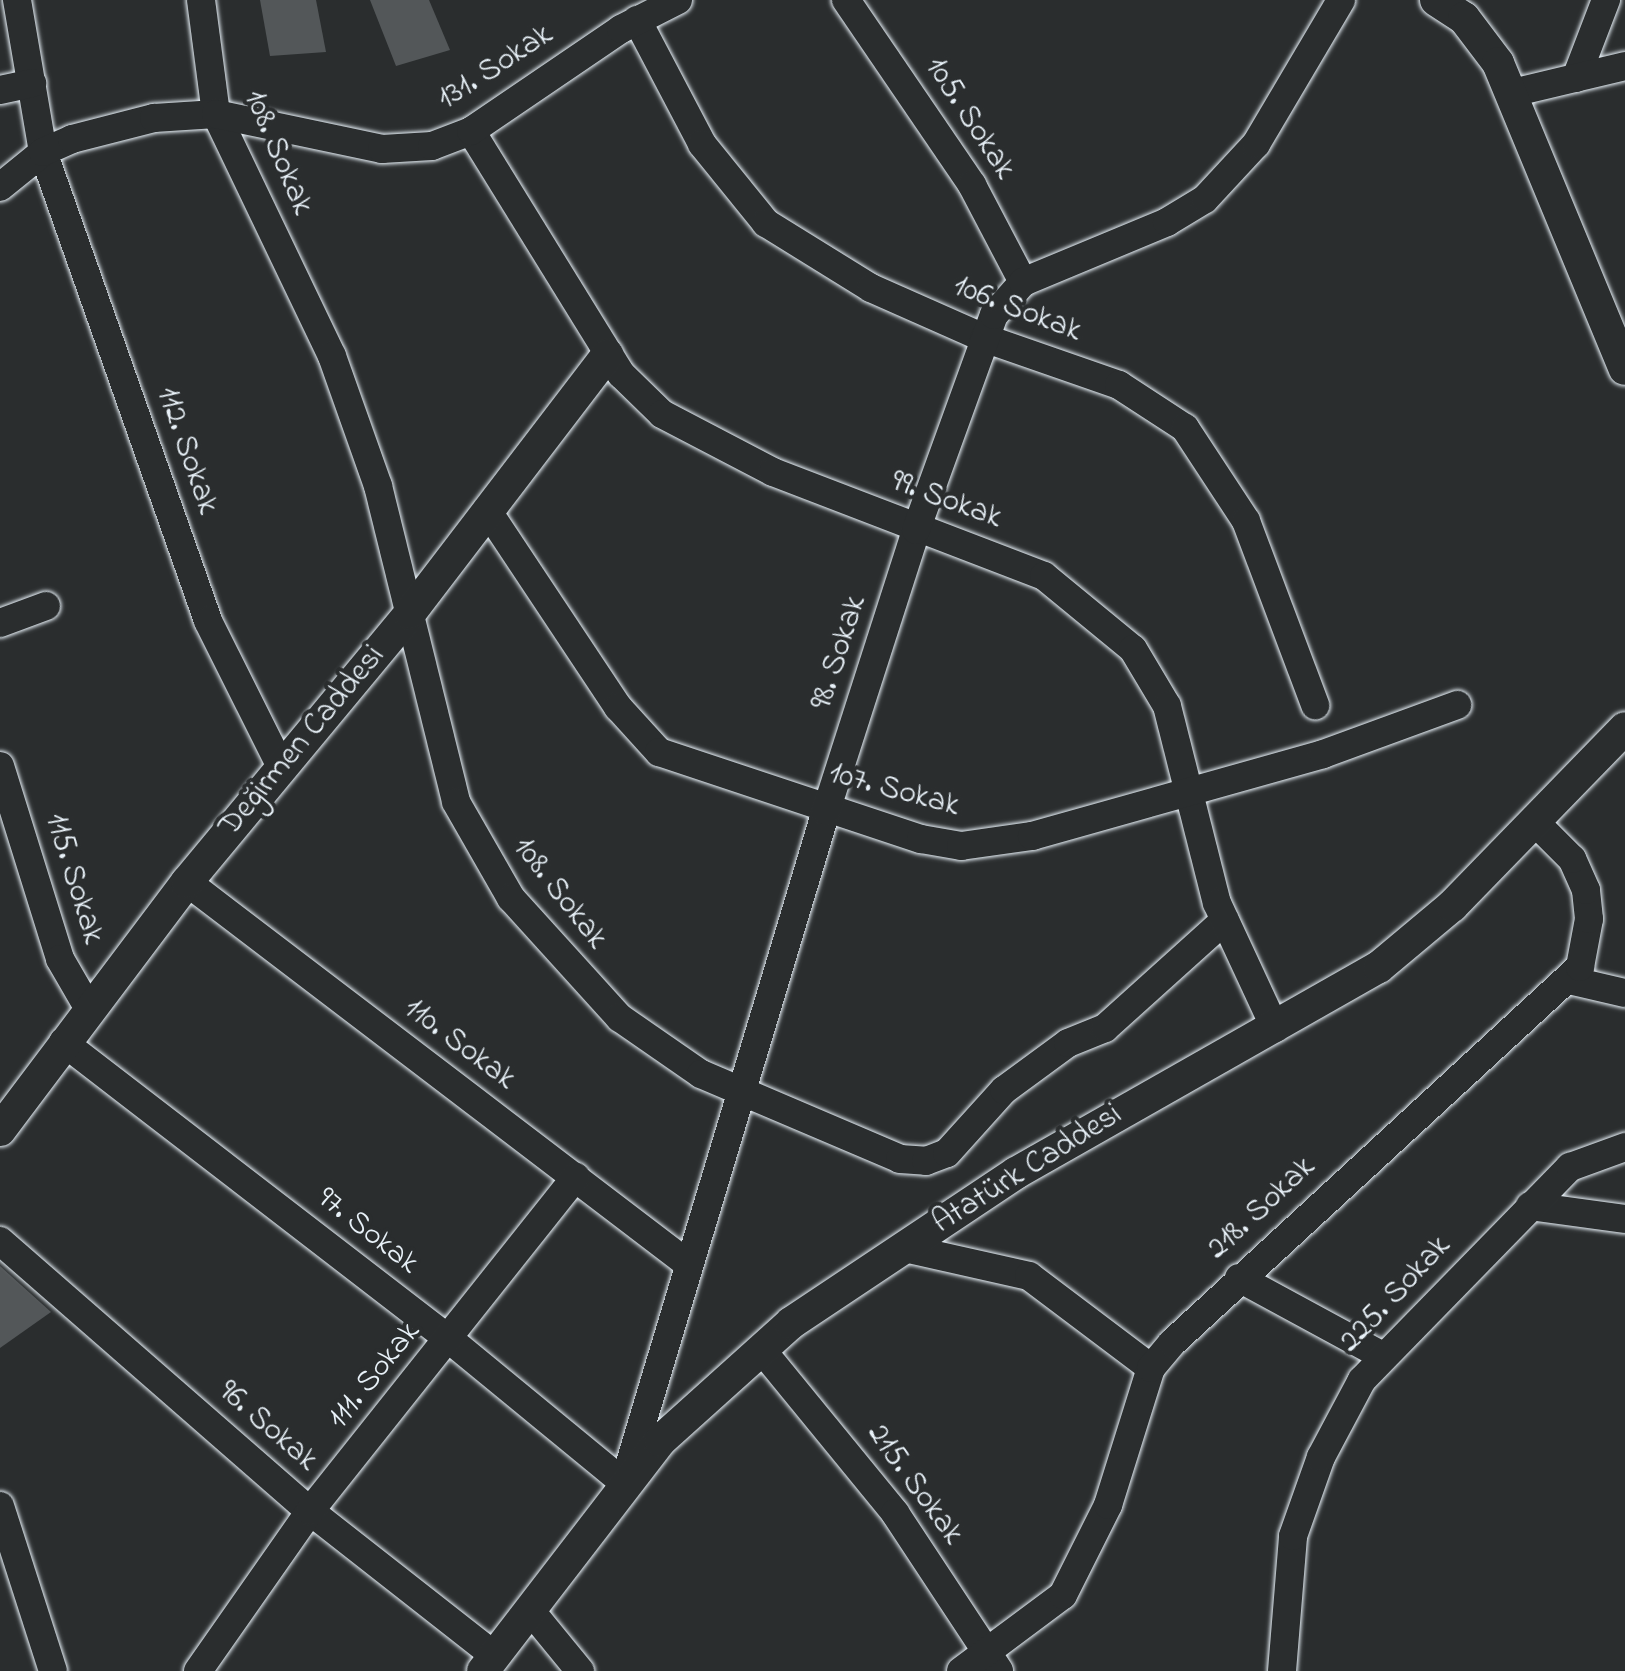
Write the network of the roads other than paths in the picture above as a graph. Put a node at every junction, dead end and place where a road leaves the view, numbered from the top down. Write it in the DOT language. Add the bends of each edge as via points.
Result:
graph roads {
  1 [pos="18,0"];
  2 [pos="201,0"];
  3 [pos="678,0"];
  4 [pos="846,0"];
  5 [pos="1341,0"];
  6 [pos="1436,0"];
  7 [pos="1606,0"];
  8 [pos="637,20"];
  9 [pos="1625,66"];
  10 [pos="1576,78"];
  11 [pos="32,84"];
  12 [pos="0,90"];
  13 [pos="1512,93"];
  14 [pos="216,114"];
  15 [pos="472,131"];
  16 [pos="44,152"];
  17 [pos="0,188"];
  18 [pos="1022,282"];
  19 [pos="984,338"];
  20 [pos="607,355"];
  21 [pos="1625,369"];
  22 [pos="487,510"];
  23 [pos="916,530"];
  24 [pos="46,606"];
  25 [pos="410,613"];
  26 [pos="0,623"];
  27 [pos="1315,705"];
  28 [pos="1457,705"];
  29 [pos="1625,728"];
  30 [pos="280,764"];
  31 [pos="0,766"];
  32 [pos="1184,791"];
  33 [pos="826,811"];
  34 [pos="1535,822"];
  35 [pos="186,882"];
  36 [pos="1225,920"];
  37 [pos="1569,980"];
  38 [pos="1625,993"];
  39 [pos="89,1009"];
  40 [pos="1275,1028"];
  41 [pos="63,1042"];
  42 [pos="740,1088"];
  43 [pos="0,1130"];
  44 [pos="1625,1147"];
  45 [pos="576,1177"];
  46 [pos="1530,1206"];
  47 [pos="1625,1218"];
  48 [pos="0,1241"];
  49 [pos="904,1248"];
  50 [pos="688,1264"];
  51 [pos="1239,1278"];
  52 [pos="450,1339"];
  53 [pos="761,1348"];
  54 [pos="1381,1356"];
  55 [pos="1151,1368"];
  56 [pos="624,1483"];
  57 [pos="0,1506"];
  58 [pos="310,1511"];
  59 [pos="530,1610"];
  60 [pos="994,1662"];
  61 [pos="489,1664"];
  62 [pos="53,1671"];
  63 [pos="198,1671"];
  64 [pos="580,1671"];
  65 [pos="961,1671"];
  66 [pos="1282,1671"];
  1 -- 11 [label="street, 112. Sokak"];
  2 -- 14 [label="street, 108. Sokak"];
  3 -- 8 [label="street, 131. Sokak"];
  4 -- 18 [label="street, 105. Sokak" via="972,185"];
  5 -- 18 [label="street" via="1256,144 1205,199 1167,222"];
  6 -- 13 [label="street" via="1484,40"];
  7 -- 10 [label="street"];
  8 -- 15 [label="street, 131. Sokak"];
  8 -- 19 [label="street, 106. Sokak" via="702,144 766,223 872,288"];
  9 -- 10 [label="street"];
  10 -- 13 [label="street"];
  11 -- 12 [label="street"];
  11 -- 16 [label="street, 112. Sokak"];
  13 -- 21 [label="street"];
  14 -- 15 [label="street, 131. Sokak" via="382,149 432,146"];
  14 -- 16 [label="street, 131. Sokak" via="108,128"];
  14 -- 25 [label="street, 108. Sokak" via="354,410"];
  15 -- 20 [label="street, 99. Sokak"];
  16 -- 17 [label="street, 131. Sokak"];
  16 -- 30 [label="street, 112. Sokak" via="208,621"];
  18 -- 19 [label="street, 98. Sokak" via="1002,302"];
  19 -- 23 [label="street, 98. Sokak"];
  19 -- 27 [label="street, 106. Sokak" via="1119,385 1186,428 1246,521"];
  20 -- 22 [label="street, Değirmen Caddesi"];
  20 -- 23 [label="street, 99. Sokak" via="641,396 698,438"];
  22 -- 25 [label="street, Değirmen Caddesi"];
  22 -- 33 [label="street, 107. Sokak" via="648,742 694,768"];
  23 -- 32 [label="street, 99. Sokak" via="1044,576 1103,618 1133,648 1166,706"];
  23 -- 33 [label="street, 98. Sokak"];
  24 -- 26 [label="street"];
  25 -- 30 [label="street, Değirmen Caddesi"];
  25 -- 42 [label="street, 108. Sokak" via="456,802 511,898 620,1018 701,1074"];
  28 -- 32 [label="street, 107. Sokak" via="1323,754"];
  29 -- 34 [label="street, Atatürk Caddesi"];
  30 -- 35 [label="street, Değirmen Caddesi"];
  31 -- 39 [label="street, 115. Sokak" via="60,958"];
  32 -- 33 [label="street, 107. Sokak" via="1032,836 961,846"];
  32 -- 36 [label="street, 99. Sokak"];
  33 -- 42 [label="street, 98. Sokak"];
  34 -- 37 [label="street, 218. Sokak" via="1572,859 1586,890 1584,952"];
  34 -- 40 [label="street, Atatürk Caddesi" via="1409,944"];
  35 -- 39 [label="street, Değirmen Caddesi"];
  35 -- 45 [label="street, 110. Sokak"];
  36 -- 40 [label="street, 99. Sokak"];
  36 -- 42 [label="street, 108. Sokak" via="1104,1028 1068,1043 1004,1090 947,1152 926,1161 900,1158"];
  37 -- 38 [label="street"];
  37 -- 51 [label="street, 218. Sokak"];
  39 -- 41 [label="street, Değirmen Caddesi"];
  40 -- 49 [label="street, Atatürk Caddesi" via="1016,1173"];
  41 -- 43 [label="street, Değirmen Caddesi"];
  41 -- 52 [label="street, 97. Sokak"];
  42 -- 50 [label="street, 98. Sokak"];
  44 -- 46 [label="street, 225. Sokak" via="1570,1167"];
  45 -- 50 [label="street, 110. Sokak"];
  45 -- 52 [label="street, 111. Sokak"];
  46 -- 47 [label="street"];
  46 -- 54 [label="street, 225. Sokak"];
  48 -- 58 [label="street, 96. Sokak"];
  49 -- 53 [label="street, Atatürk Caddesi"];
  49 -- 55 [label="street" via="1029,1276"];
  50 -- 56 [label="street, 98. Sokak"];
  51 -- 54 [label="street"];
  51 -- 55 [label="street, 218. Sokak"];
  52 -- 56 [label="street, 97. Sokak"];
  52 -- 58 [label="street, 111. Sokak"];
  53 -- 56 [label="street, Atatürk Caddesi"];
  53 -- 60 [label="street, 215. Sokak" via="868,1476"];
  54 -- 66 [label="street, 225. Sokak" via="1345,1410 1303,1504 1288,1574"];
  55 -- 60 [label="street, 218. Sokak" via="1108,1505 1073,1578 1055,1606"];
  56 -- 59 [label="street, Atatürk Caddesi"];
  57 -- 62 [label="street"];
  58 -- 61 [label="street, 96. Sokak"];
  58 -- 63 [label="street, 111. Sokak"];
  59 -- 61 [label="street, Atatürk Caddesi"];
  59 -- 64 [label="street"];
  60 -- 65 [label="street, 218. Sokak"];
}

Goal of the exercise |
Looking at the data above, count each line that holds the word "Değirmen" and report the count alone.

Problem solution |
7